Indirect Exchange: Summary of “Man, Economy and State,” Chp. 3

This is part three of my summary of Murray Rothbard’s Man, Economy and State. You can read part two here.

In my summary of chapter two, I talked about direct exchange, which takes place when a person exchanges a good for another good, that he plans to use.

A barter economy, one consisting only of direct exchanges, is very limited. In this type of economy, if I am interested in something that you own, I must find something that I own, that you are interested in, so we can make a trade. What if you do want to get rid of something that I want but I don’t have anything that you want? In this case, a trade cannot occur.


Money came to be because of this limitation. Individuals started to realize that they could get something in a trade that they didn’t really have any use for directly, but that they could use in another trade, to get the good that they could use. This is essentially what money is: a good that is used primarily for indirect exchanges.

Many different goods have been used as money in the past, and the good chosen is done so spontaneously, meaning that historically, there is no one person or government that decides which good everyone will use.

For a good to be considered a good candidate for money, it must contain some characteristics, some of which, I list below:

  • It must be durable. You want to be able to store the money without it losing its value due to deterioration.
  • It must be divisible into smaller units so that you can make small purchases.
  • It must be something of value. This is obvious because a worthless good would never be chosen by the people as a medium of exchange.

Gold and silver, because of their characteristics, have been the goods chosen by the people, for thousands of years.

Having one common money (e.g., the dollar) also helps businesses calculate profits and losses because they only have to worry about one good that they are losing or gaining. Imagine how difficult it would be to calculate how much profit you have made if instead of trading your products or services for money, you were trading for different things every time, like hats, notebooks, TVs, etc.
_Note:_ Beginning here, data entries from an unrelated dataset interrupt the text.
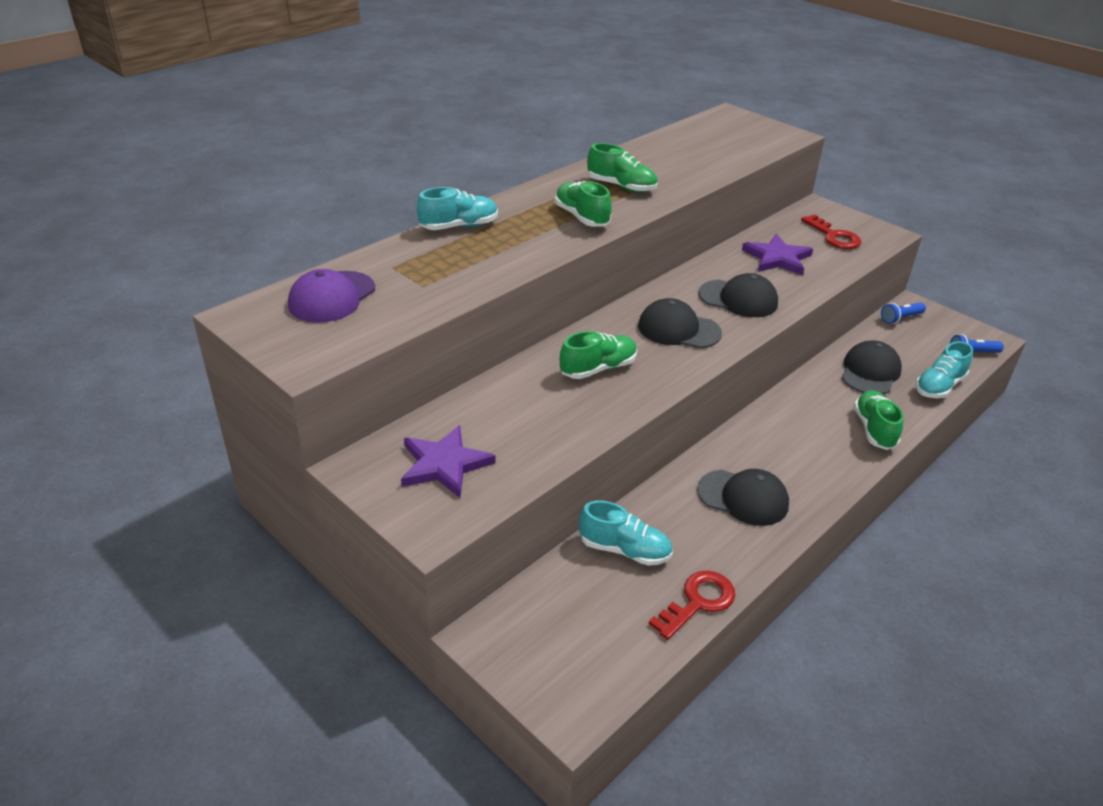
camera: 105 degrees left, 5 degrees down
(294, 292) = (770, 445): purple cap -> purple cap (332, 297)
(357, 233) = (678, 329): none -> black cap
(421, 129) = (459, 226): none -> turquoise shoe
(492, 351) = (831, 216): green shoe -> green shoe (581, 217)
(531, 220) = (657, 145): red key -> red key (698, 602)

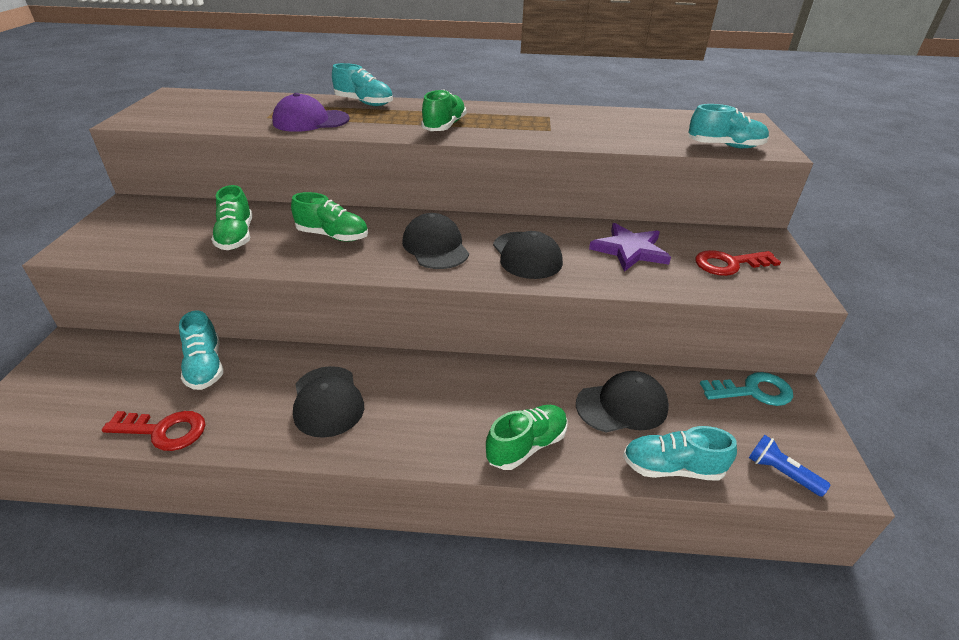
camera: 50 degrees right, 0 degrees up
(332, 297) = (220, 103): purple cap -> purple cap (310, 121)
(444, 464) = (152, 227): purple star -> none
(621, 187) = (520, 123): green shoe -> green shoe (236, 237)
(766, 145) = (725, 146): none -> turquoise shoe
(834, 236) = (729, 264): red key -> red key turned 60 degrees clockwise
(900, 318) = (753, 391): blue flashlight -> turquoise key

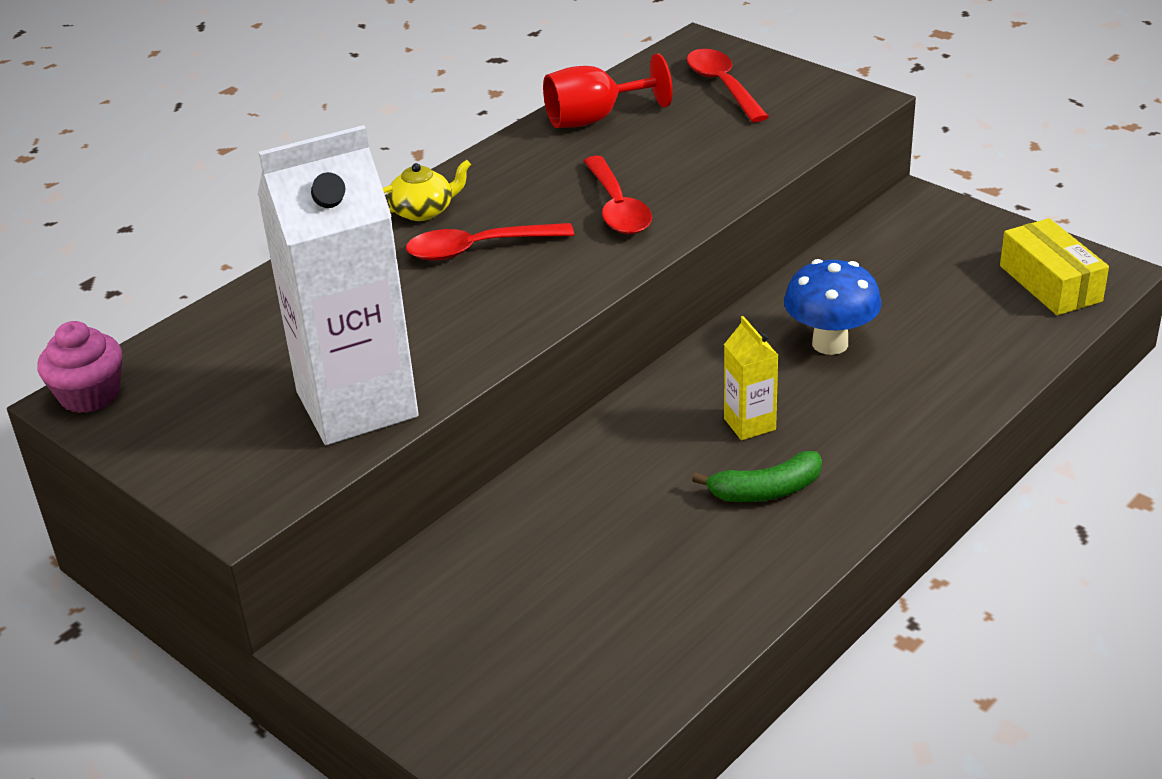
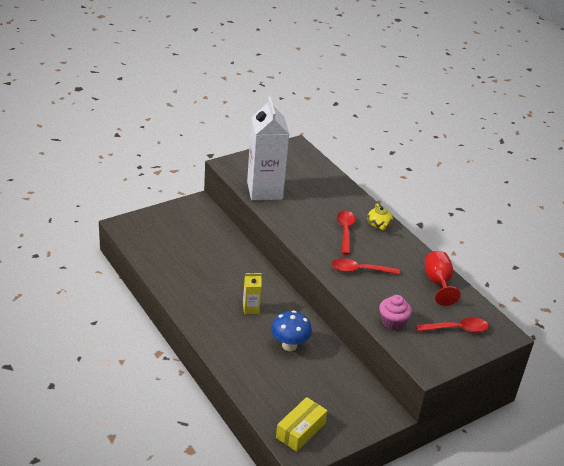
camera: 100 degrees right, 0 degrees up
(90, 395) = (298, 147): pink cupcake -> pink cupcake (392, 322)
(766, 490) = (213, 301): green banana -> none
(1050, 283) = (300, 430): yellow box -> yellow box turned 45 degrees counterclockwise

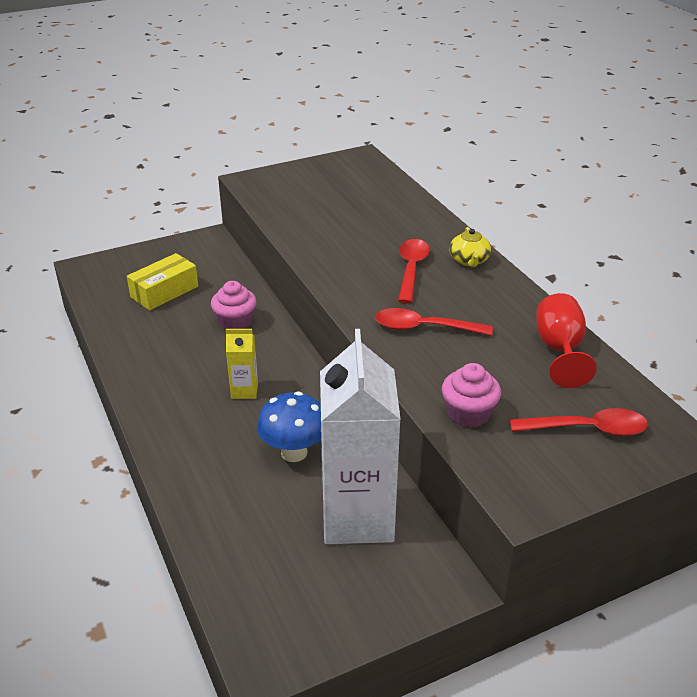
camera: 10 degrees right, 0 degrees up
(233, 263) = (235, 322): none -> pink cupcake
(264, 190) = (296, 213): white carton -> white carton (357, 517)
(300, 430) = (277, 611): yellow box -> yellow box (164, 292)

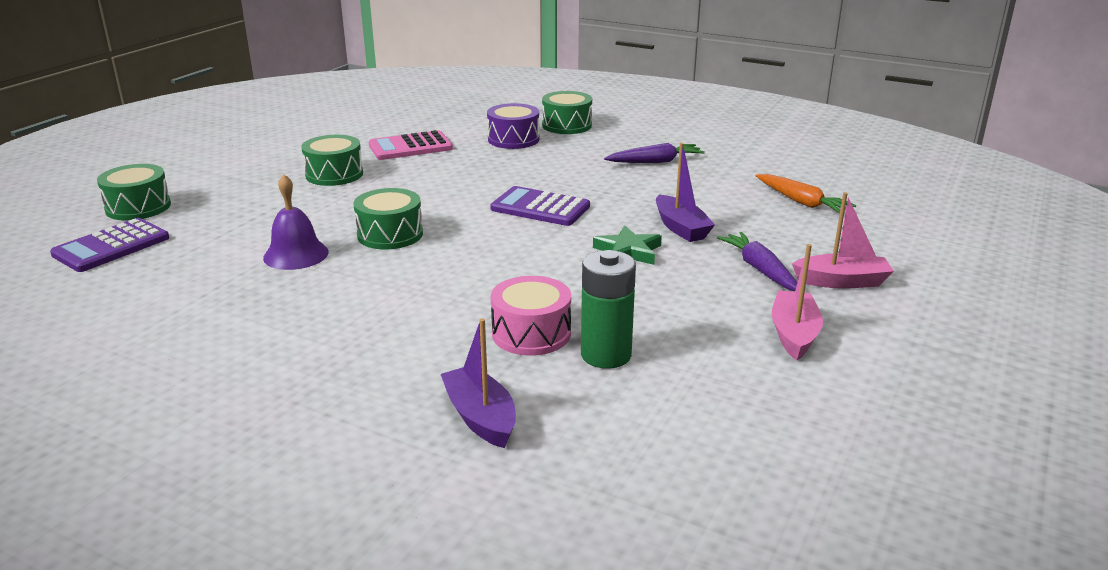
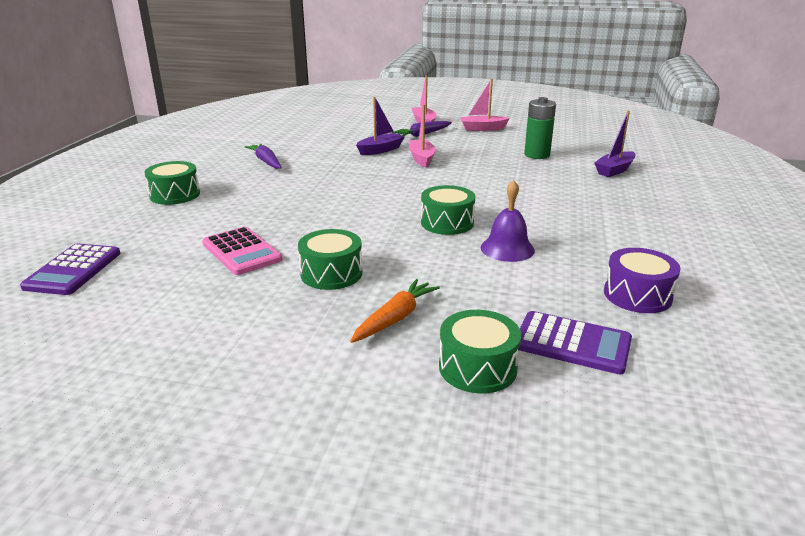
camera: 105 degrees left, 0 degrees up
(513, 139) = (215, 210): purple drum -> purple drum (637, 295)
(531, 333) = (534, 169): pink drum -> none
(540, 208) = (369, 184): purple calculator -> purple calculator (73, 270)
(628, 251) = (421, 158): green star -> pink boat
(801, 202) = (327, 129): orange carrot -> orange carrot (395, 318)

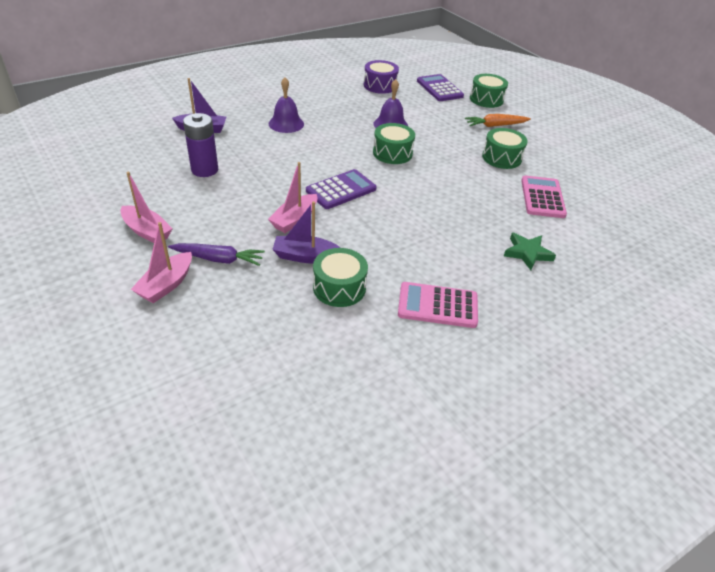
camera: 140 degrees left, 15 degrees up
(73, 270) = (662, 238): purple calculator -> purple calculator (341, 190)
(175, 195) = (564, 294): green drum -> green drum (339, 287)
(223, 205) = (527, 253): none -> green star
(266, 161) = (437, 306): purple carrot -> pink calculator
(537, 155) = (205, 170): green battery -> purple battery
(583, 201) = (286, 124): none -> purple bell

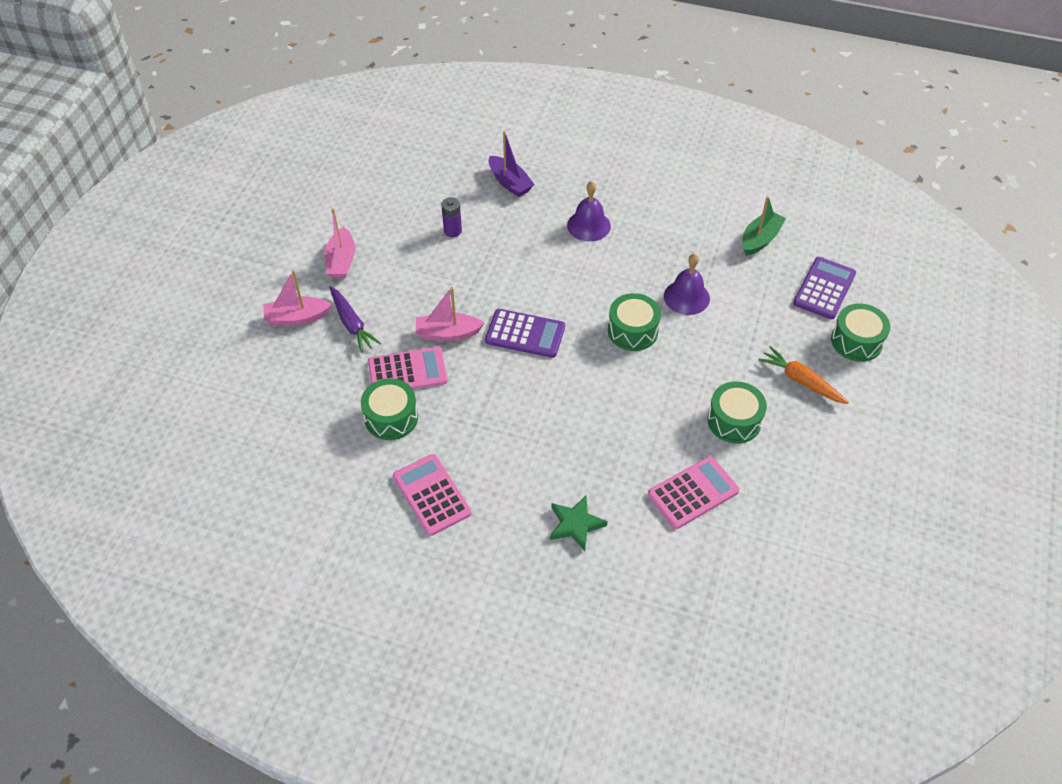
camera: 55 degrees right, 10 degrees up
(205, 170) = (452, 231): purple battery -> purple battery, size x0.63
(305, 256) = (407, 371): purple boat -> pink calculator
(380, 85) = (760, 239): purple drum -> green boat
You wouldn’t have a single number that would indicate exactly how much profit you have actually made in terms of purchasing power.

Making Money vs Leisure

Although not always the case, let’s assume that the more you work, the more money you make. Why would you ever stop working? Other than for sleeping and eating, why wouldn’t most people choose to work 100% of the time? Again, this goes back to the law of Marginal Utility. The more you work, the more the marginal utility of the leisure that you are giving up–which is also a good–goes up. The more money you make, the more the marginal utility of money goes down for you. A person will stop making money when the marginal utility of the next unit of money that could be earned is no longer higher than the marginal utility of the next unit of leisure that a person wishes to enjoy.